Jennifer is trying to make a new life for herself having run away from her husband (Ben Carra), a member of a cult whose initiation ritual seems to consist of all and sundry getting it on with Jennifer. The trauma of his intermittent reappearances, where he variously tries to drug her and rape her, is exacerbated by the tendency of Jennifer's neighbours to either turn up dead or give off the kind of menacing vibes that lead her to suspect the killer is just a few doors away.
'The Case of the Bloody Iris' holds no surprises, but provides an entertaining 90 minutes. Carnimeo - better known as a director of spaghetti westerns - stages the set-pieces proficiently. The murder which our sandwich scarfing policeman fails to notice is particularly memorable, Carmineo interweaving POV shots and effectively exploiting the bustle of a busy street, most passers-by not even realising what's happened even as the victim stumbles forward, clutching their stomach, blood gouting from between their fingers. Elsewhere, a scrapyard and a boiler room provide appropriately shadowy backdrops for scenes of suspense.

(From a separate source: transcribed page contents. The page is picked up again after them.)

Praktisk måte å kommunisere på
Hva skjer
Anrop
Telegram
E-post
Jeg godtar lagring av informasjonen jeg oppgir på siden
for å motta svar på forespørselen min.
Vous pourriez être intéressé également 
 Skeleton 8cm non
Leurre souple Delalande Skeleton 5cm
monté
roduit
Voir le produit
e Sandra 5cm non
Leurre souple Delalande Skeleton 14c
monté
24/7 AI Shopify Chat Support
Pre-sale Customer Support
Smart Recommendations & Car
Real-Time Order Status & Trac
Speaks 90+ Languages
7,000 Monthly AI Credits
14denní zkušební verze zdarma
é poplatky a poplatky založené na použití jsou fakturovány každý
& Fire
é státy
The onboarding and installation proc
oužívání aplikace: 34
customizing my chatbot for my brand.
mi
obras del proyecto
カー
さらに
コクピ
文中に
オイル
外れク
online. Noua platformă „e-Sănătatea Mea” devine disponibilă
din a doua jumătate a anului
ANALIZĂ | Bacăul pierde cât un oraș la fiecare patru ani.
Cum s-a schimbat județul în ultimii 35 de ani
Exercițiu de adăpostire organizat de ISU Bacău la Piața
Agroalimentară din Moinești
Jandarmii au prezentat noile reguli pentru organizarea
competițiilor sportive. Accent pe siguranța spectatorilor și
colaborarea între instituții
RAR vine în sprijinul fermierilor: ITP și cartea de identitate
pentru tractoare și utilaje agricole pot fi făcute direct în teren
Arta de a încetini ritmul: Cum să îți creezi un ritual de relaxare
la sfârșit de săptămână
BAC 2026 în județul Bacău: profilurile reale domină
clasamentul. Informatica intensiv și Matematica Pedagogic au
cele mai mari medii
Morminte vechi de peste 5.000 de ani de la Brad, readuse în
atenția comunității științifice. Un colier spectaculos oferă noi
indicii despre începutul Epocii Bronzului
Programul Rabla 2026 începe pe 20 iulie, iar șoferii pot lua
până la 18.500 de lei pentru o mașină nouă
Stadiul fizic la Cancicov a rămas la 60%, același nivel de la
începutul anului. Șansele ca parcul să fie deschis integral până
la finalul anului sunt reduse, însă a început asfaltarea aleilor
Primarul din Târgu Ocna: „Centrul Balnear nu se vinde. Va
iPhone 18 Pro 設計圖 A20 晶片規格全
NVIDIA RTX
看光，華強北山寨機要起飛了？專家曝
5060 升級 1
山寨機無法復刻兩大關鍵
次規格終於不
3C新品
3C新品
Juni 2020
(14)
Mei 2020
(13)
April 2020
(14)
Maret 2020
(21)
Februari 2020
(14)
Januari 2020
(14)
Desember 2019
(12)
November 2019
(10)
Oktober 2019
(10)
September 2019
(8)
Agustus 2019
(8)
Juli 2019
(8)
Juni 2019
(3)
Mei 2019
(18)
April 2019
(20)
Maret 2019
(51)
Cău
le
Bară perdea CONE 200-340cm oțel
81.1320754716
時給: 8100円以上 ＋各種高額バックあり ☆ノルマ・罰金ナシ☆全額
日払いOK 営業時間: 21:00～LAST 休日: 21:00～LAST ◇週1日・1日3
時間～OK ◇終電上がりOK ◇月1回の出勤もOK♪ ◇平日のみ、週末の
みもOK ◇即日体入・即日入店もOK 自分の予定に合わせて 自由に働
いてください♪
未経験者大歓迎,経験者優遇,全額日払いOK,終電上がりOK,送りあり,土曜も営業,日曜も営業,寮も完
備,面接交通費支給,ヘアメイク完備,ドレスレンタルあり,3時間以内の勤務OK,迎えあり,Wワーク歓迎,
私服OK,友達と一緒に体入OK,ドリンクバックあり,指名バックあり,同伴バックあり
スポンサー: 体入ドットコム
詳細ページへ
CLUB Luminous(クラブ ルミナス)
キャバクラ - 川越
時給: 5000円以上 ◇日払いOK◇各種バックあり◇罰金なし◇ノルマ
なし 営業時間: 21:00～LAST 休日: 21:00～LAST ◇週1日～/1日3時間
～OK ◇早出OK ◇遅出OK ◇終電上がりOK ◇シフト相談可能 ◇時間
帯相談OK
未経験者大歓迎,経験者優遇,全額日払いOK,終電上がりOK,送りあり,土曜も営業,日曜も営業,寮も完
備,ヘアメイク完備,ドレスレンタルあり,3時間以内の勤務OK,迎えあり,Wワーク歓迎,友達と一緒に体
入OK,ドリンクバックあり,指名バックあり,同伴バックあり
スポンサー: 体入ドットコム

The performances are generally utilitarian and not helped, at least in the Vipco DVD I watched, by some shoddy dubbing. Paola Quattrini in particular is overdubbed by someone who sounds like they'd ingested a large amount of helium prior to the recording session. The cinematography is decent, but never shoots for the baroque brilliance of Bava or Argento. The murders are bloody and often brutal, but more shocking is the script's unreconstructed racial and sexist epithets.
'The Case of the Bloody Iris' is, at best, a good giallo starter kit, offering viewers new to the genre a comprehensive grounding in what to expect, as well as introducing them to the charms of Ms Fenech; the pleasure will be in discovering just how many better gialli there are - and how many of them feature the lady herself.